The space was huge and sunken, seemingly carved out of the earth, with one side sloped to carry the debris away. The hospital’s skeleton hung along the edges, decrepit, shaded in black and yellow. I began to explore, my wonder getting the better of me. Inside I found clues of a story, of people. I missed people on these excursions, the hollow pit inside my core calling for anything to cover its yawning depths.

So I began to piece together pieces, until I ran into someone in a functional, albeit incredibly dated, hospital room. I did not even notice the change in the quality of the light, how it carried the scent of spring and the concept of growth. I was asked to assist, they needed me to heal, and so I did my best. The patients were young and in a rough state, perhaps I saw pieces of me I wished to mend in the people who hurt around me. When I finished my ministrations, the world shifted again. The white curtains separating beds becoming tattered, the metal bars rusting in an instant, the light shifting to that yellow-black decay.

Things had changed though, the story I had been following of the hospital’s fall had opened a new door into the central entry hall. I was on a middle floor and could see above and below me, with the skylight shrouded in the fog of The Flat Sea. Many passageways were inaccessible, floors fallen out or debris clogging the veins of the hospital. Still I explored, clambering over piles and leaping to catch ledges that occasionally broke and left me bruised.

I traced the path of a few people as they attempted to solve the decay of the hospital. I think they were the cause and the effect of The Time Twisted Hospital. Each room I entered had a high chance of being from a completely different time period, I watched adults grow into children and failures wither into hopes.

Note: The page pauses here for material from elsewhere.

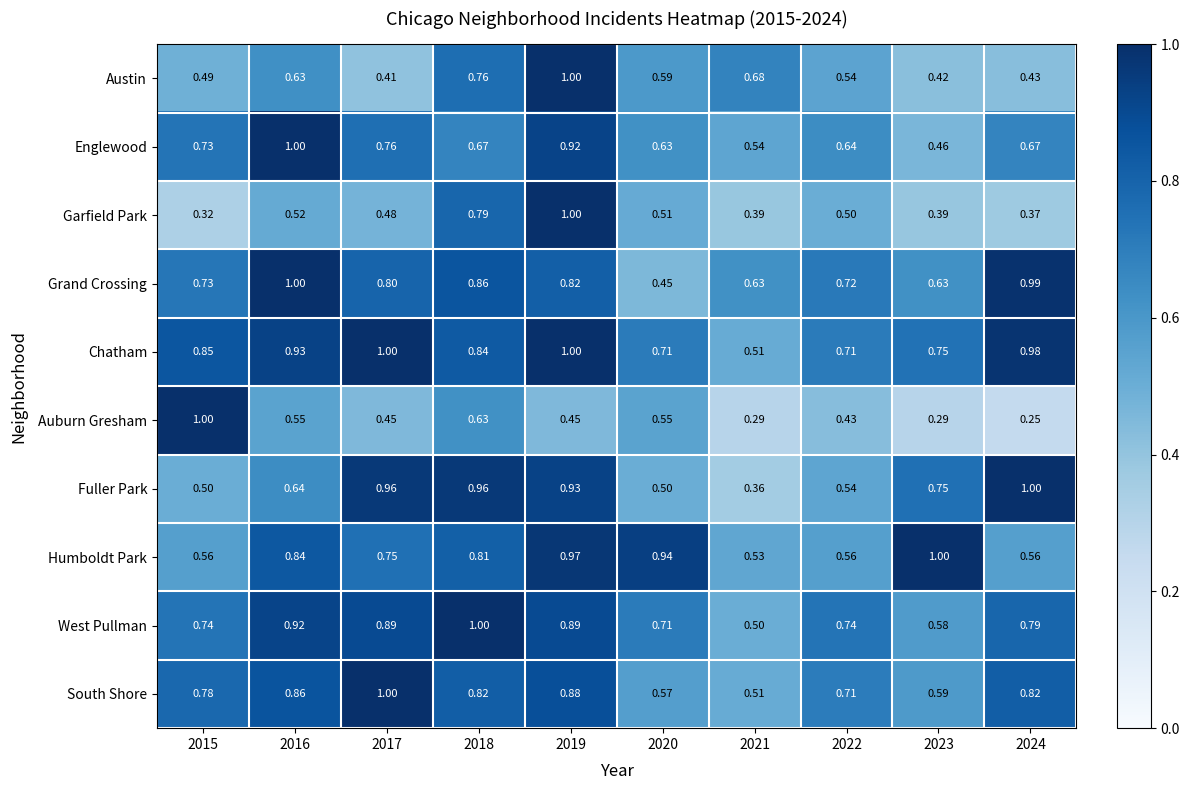

Is the value of Humboldt Park at 2023 greater than the value of Englewood at 2020?

Yes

That is until they affected me truly, before this I had been an observer, a voyeur of their struggles. Any help I provided was incidental, motivated by curiosity and a selfishly immediate compassion. The room I was in had broken, I could see three floors down and observed myself through the perspective of the side of the hospital. This was the climax of their story, and the most dangerous place to be.

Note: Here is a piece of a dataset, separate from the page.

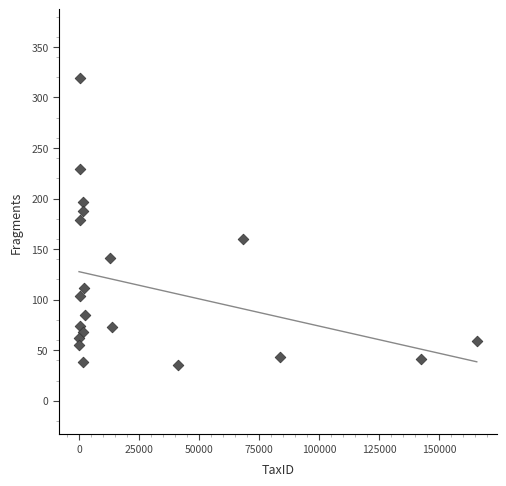

What is the range of X values (max minus min)?

165640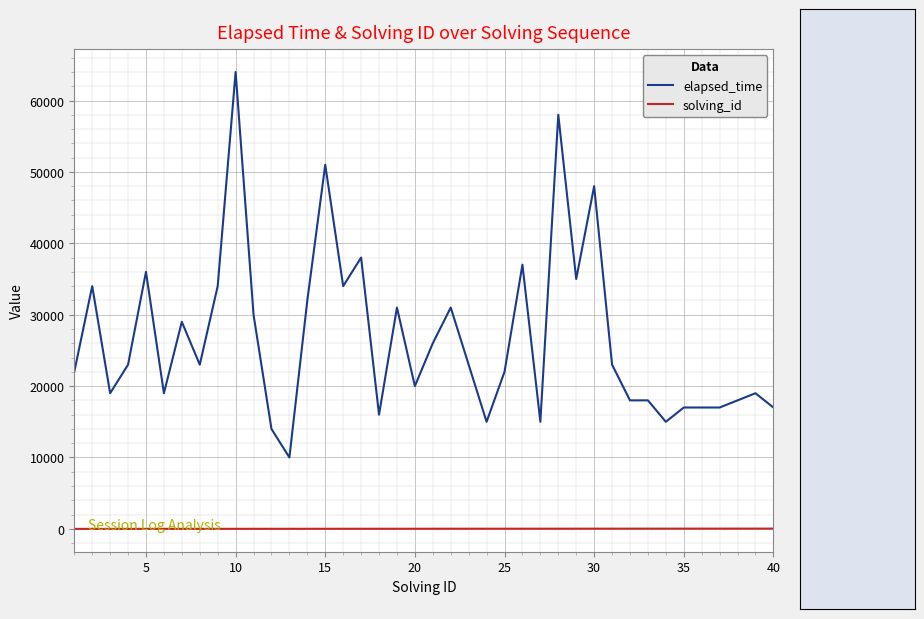

Does the chart display data point markers on the line(s)?

No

I traipsed through the rooms actually talking, trying to understand them, and not just their story as though their bodies were merely scraps of paper on which my next chapter was written upon. Each room was different in time and it finally settled how my actions resonated through this place. Each choice I made bent another, turned their path, and in another point I would shift. My unmoored nature allowed me to carry their future to their past, to bring a goal to a start and remind the end of why it began.

I almost died there, trapped with a boiler set to explode in my original time when the hospital should be long dead. But, through these gentle connections and soothings I found the path forwards. I could not stop the past, I could not break the chains of causality that weighed upon them, but I could be there to bring their souls past the points where their bodies no longer were. In that way I found a wrench, twisted the boiler to release, and left The Time Twisted Hospital.